Saved entries:
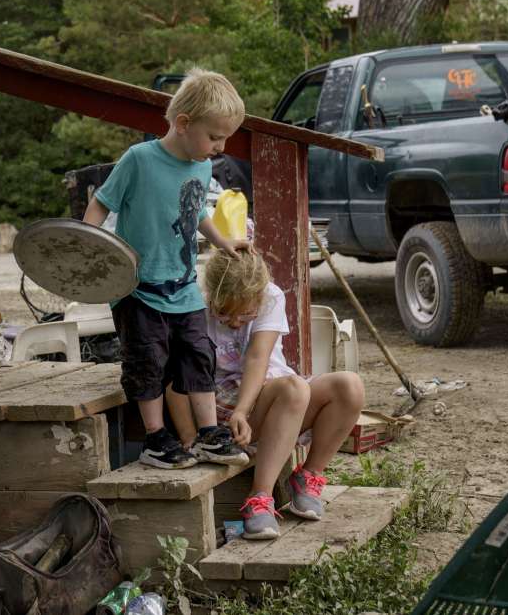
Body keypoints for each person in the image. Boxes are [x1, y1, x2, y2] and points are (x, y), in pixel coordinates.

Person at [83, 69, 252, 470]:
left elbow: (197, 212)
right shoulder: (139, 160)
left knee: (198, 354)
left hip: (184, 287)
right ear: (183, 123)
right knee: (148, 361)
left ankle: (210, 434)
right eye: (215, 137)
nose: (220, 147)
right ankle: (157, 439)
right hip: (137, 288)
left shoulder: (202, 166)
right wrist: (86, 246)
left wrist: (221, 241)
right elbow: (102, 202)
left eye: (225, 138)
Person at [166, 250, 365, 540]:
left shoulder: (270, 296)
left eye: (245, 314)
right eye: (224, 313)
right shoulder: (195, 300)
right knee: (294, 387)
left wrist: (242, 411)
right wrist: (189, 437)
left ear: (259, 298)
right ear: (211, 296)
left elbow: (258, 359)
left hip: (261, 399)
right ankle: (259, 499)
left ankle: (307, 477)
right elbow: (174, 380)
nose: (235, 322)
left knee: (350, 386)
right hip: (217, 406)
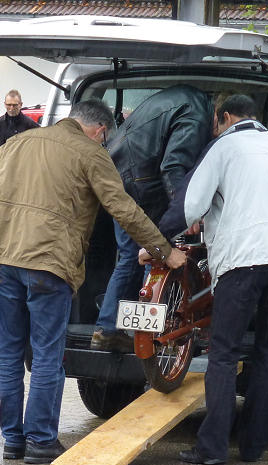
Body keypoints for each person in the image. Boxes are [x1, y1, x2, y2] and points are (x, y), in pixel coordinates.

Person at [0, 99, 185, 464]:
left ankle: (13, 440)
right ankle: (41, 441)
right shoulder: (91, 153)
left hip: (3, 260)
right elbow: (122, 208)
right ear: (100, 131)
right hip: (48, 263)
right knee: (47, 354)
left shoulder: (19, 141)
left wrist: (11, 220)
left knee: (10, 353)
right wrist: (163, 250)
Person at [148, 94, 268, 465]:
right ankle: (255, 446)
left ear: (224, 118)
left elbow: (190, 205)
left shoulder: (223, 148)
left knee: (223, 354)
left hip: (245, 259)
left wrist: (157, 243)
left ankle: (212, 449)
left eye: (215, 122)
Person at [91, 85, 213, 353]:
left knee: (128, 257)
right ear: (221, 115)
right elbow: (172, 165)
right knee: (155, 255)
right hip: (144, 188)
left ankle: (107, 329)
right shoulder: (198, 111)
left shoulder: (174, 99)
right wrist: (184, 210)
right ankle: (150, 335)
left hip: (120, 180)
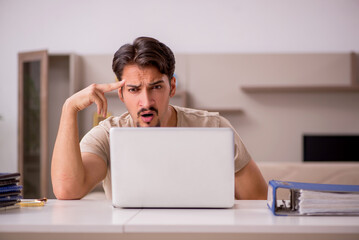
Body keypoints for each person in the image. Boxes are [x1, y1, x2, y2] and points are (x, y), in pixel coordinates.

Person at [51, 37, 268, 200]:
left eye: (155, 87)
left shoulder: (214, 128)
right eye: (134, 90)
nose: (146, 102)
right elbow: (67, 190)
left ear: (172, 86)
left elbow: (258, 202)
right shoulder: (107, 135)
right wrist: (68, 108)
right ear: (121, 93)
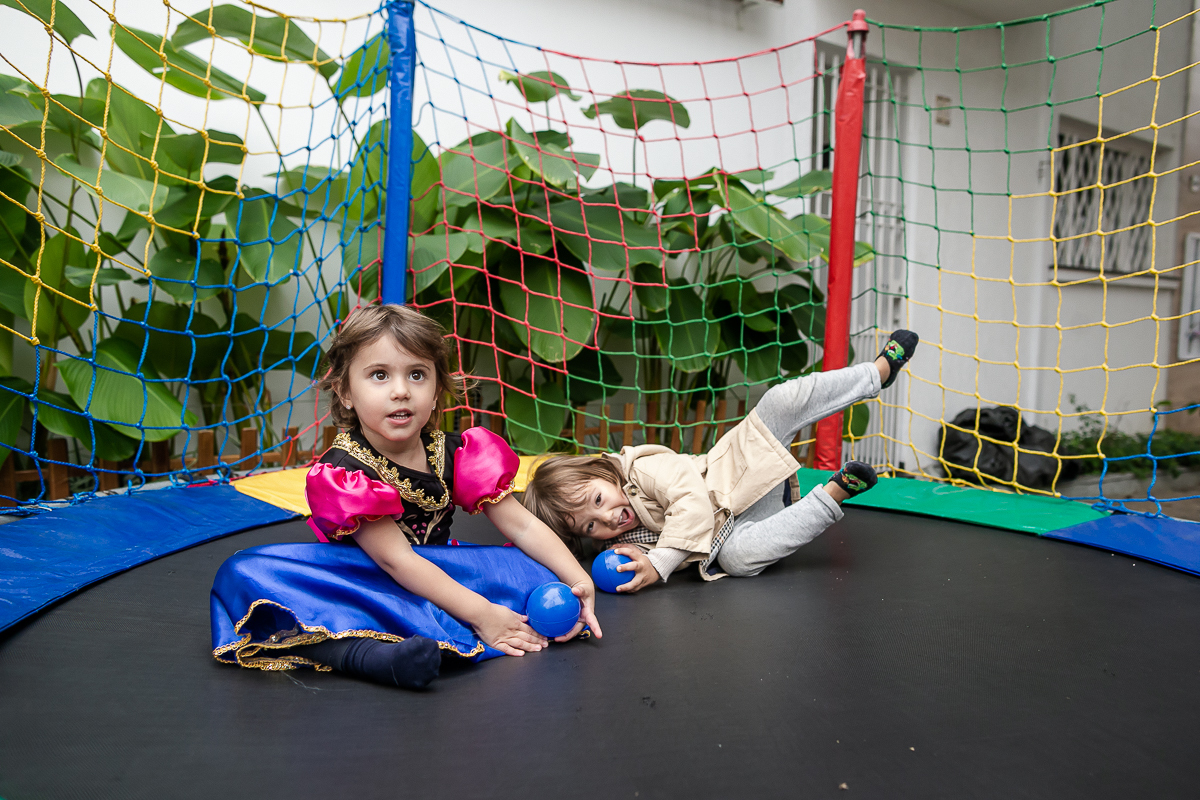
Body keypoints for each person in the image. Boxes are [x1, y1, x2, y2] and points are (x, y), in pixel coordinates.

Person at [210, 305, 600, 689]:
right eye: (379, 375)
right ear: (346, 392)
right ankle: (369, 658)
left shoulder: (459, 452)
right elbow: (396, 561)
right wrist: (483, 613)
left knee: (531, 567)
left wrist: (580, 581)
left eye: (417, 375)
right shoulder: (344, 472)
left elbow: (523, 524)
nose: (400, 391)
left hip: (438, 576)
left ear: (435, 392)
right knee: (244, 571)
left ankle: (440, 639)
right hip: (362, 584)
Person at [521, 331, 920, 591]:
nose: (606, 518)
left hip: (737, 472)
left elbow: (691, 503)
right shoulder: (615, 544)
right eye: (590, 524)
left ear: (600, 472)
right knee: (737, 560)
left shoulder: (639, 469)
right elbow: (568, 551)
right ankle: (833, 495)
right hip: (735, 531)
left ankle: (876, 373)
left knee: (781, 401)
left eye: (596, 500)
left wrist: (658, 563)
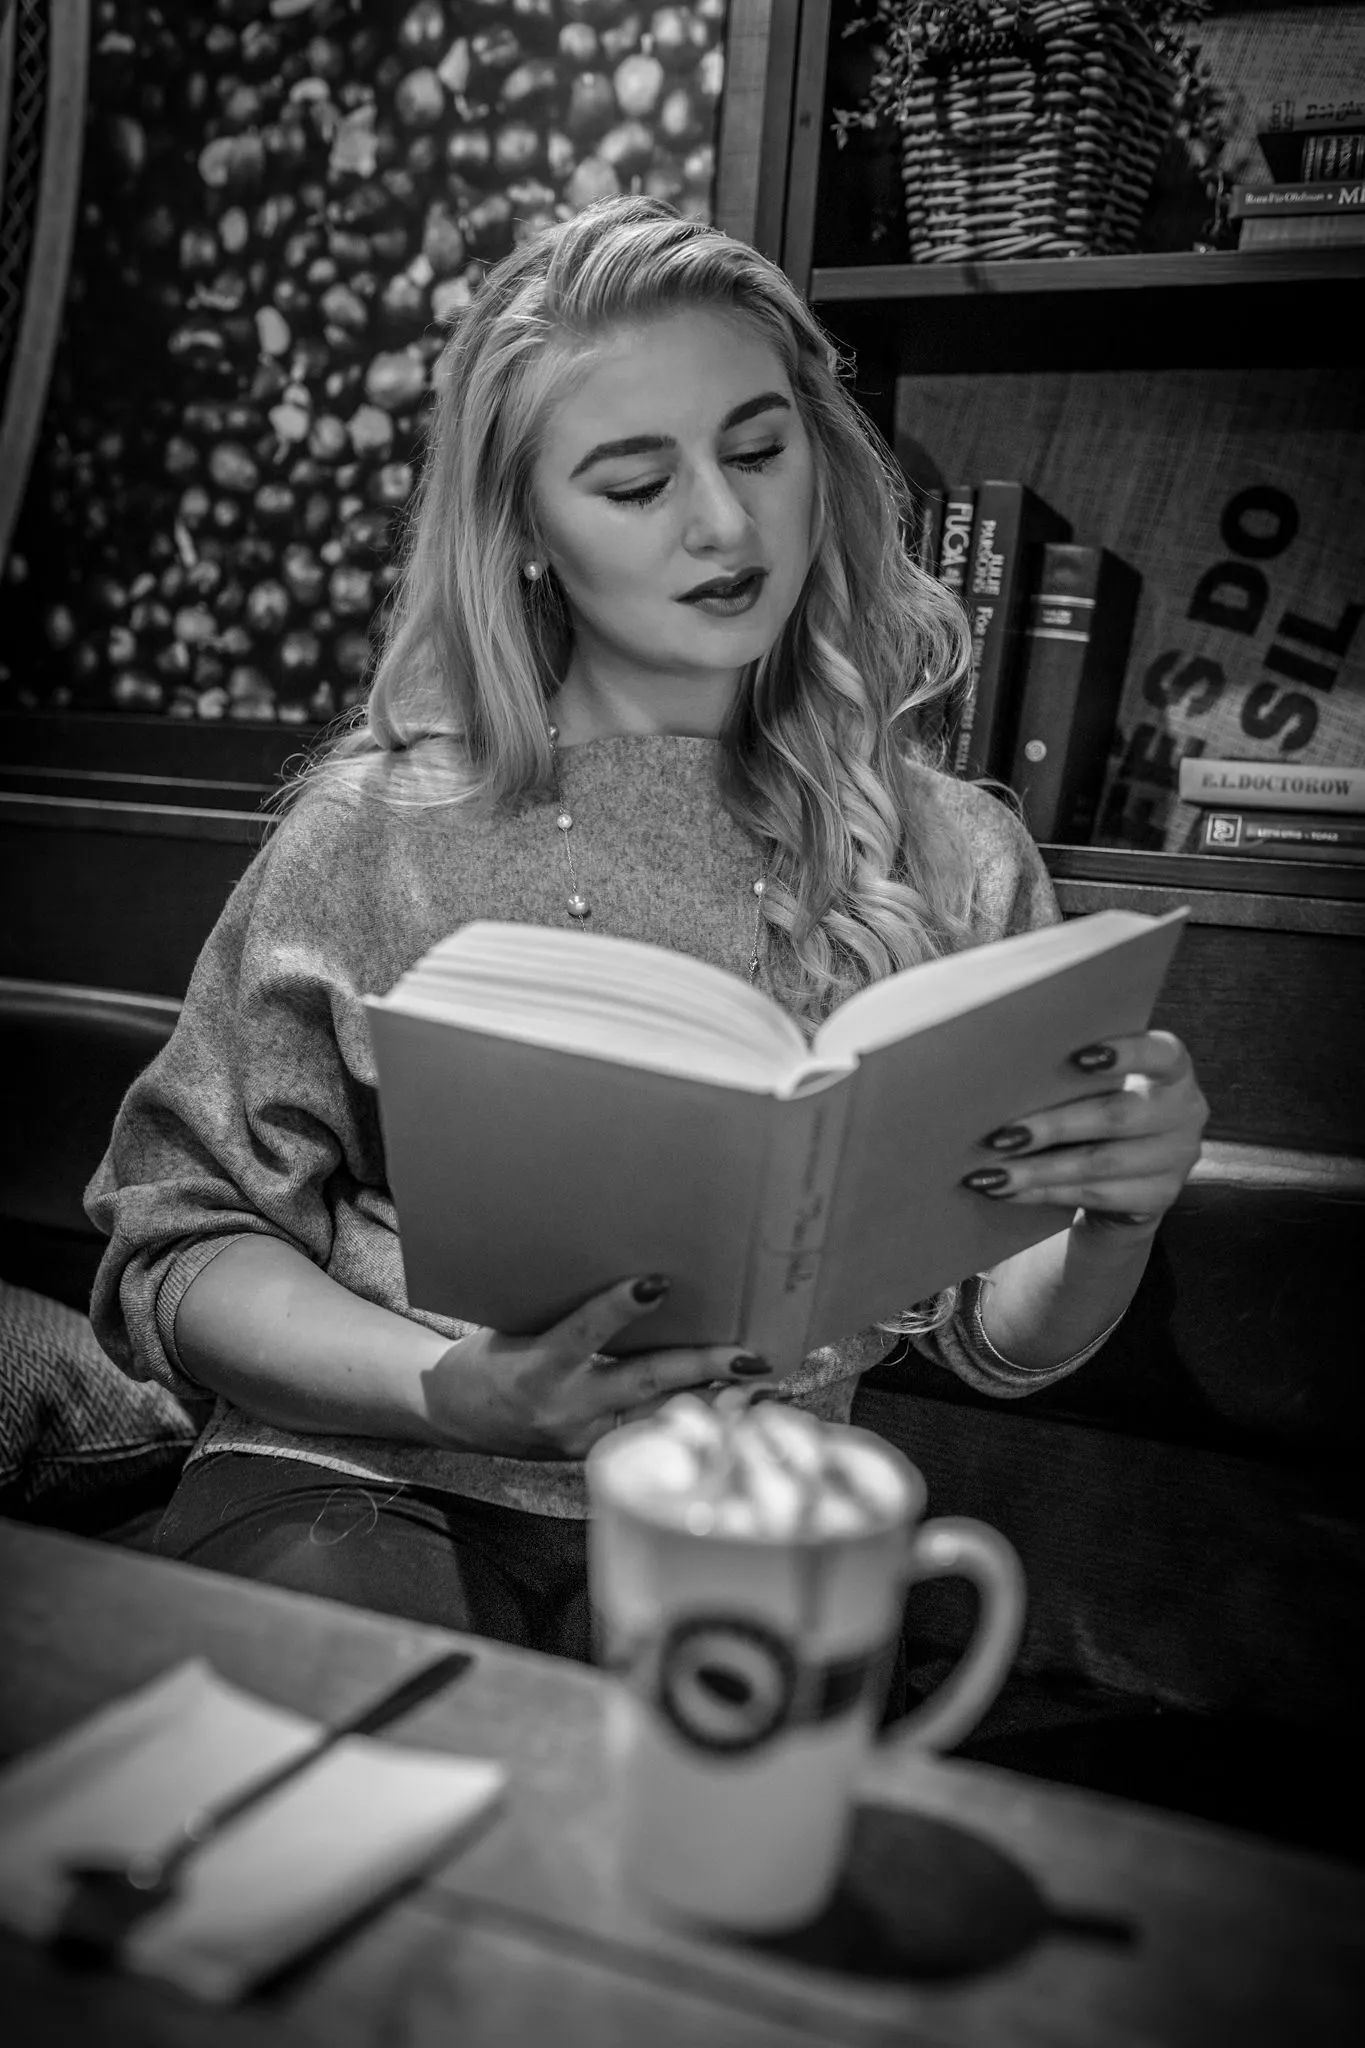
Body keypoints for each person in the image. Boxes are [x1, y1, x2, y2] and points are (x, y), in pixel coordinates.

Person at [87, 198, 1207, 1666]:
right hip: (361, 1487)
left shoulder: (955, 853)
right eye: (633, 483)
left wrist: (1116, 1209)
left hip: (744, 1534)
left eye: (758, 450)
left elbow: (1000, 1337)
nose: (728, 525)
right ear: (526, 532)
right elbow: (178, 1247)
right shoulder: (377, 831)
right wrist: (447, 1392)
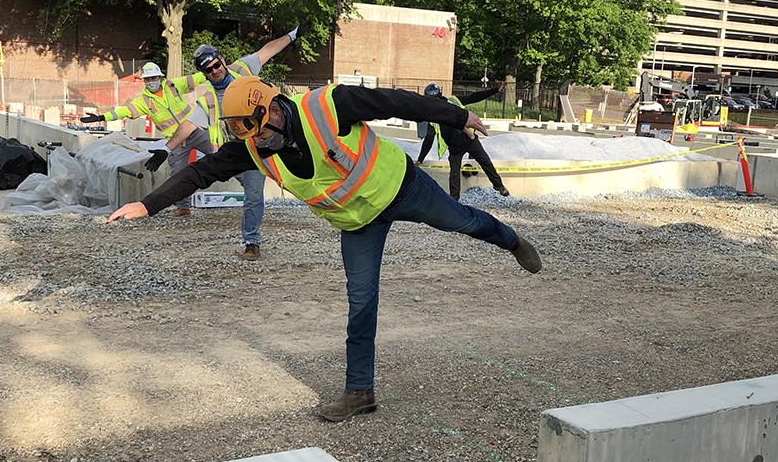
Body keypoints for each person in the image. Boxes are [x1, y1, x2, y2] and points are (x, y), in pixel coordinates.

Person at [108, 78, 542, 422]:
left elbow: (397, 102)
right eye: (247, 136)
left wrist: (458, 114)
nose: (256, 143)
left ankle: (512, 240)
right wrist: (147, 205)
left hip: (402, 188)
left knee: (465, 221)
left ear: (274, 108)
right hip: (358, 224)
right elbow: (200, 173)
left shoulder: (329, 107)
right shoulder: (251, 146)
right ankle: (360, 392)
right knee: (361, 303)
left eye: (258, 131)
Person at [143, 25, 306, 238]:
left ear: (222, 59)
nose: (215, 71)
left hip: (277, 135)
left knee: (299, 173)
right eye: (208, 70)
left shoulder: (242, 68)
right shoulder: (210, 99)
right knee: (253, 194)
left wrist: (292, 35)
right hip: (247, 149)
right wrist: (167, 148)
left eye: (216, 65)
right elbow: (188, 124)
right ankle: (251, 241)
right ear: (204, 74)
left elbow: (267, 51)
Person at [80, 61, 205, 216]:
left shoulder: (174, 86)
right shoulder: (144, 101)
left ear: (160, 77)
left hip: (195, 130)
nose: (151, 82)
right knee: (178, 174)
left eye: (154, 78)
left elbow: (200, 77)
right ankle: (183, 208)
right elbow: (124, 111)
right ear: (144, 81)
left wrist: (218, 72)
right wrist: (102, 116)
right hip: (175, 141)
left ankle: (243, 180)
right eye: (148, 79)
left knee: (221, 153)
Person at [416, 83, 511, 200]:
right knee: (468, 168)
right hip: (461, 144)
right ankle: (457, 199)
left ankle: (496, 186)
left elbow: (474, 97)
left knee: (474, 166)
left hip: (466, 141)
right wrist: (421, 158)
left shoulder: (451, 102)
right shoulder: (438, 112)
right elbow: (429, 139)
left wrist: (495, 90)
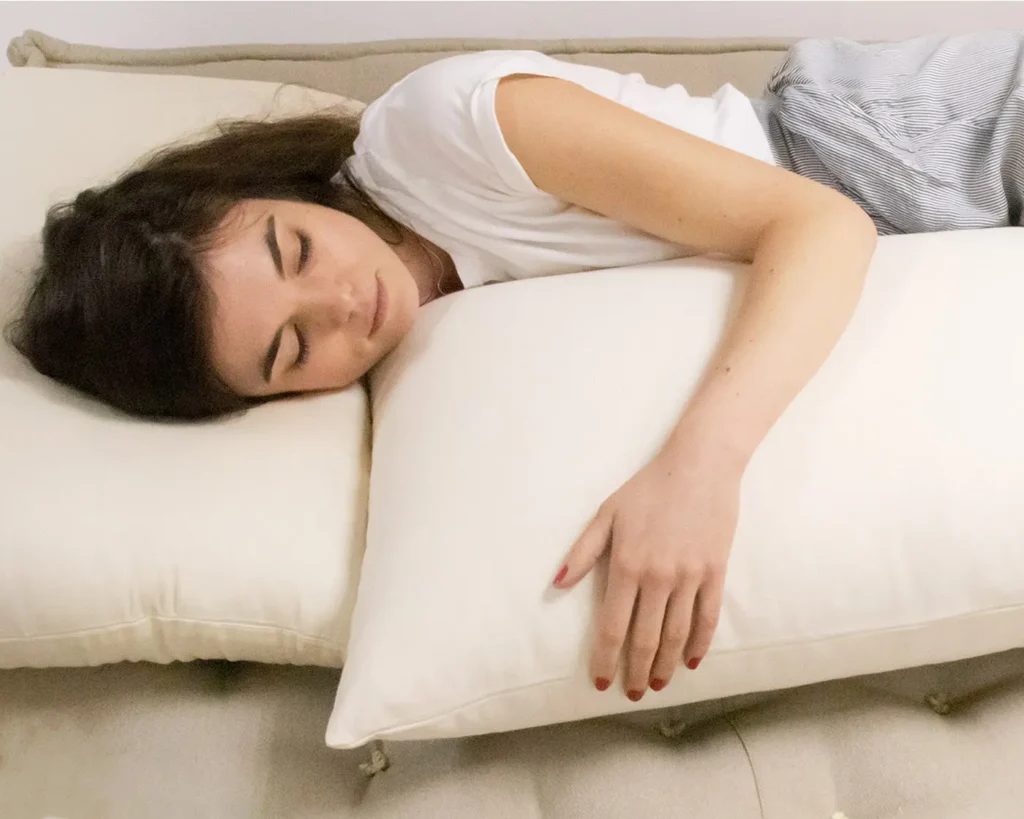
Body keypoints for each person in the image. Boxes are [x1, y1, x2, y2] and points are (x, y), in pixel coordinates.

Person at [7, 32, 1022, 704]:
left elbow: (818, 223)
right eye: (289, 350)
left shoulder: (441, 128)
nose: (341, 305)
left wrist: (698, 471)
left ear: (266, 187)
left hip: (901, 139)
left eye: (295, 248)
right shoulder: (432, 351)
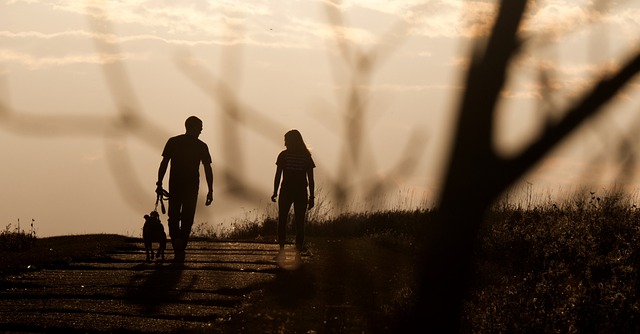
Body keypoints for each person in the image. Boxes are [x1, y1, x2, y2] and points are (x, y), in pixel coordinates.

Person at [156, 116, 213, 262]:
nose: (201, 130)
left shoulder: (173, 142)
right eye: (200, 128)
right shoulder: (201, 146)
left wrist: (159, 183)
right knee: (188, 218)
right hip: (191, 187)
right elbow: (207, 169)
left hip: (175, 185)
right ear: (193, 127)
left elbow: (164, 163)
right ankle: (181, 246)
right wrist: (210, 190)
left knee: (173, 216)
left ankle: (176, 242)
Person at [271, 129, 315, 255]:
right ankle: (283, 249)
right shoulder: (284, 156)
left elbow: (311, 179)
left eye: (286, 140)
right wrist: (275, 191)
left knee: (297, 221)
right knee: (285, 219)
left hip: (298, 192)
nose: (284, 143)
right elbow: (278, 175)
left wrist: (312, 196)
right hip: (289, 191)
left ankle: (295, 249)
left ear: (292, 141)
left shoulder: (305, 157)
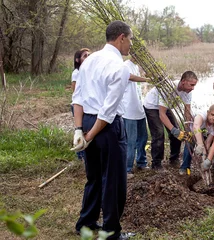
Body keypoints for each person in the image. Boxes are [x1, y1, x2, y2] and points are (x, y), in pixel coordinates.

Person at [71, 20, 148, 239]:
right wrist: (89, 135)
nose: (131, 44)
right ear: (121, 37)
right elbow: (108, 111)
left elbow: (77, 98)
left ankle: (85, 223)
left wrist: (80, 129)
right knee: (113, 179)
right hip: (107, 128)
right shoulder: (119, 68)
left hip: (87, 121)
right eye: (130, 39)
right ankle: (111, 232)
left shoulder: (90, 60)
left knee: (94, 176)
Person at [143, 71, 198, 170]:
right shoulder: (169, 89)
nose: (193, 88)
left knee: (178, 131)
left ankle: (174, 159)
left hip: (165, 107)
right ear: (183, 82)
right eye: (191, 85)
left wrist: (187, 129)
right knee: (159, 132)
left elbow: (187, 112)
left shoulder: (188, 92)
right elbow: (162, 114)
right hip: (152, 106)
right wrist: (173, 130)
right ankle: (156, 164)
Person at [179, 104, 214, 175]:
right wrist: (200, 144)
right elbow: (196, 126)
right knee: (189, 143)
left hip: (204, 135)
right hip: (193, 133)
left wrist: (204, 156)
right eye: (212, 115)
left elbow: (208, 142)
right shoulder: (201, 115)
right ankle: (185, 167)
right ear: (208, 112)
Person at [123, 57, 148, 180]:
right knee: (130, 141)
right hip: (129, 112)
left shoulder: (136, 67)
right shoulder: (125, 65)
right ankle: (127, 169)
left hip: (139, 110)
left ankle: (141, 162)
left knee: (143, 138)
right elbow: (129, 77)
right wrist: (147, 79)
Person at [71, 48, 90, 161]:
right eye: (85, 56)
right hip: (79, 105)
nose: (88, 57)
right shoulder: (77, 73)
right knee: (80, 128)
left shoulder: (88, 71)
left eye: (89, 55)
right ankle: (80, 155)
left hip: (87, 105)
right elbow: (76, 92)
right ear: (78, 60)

EXERCISE DIRECTIONS:
All lines above from the line with "right ankle: (283, 249)" through the line with "left ear: (292, 141)", both included, are to be set down exactly, with nothing else.

EXERCISE ANSWER:
right ankle: (283, 249)
right shoulder: (284, 156)
left elbow: (311, 179)
left eye: (286, 140)
right wrist: (275, 191)
left knee: (297, 221)
right knee: (285, 219)
left hip: (298, 192)
nose: (284, 143)
right elbow: (278, 175)
left wrist: (312, 196)
right hip: (289, 191)
left ankle: (295, 249)
left ear: (292, 141)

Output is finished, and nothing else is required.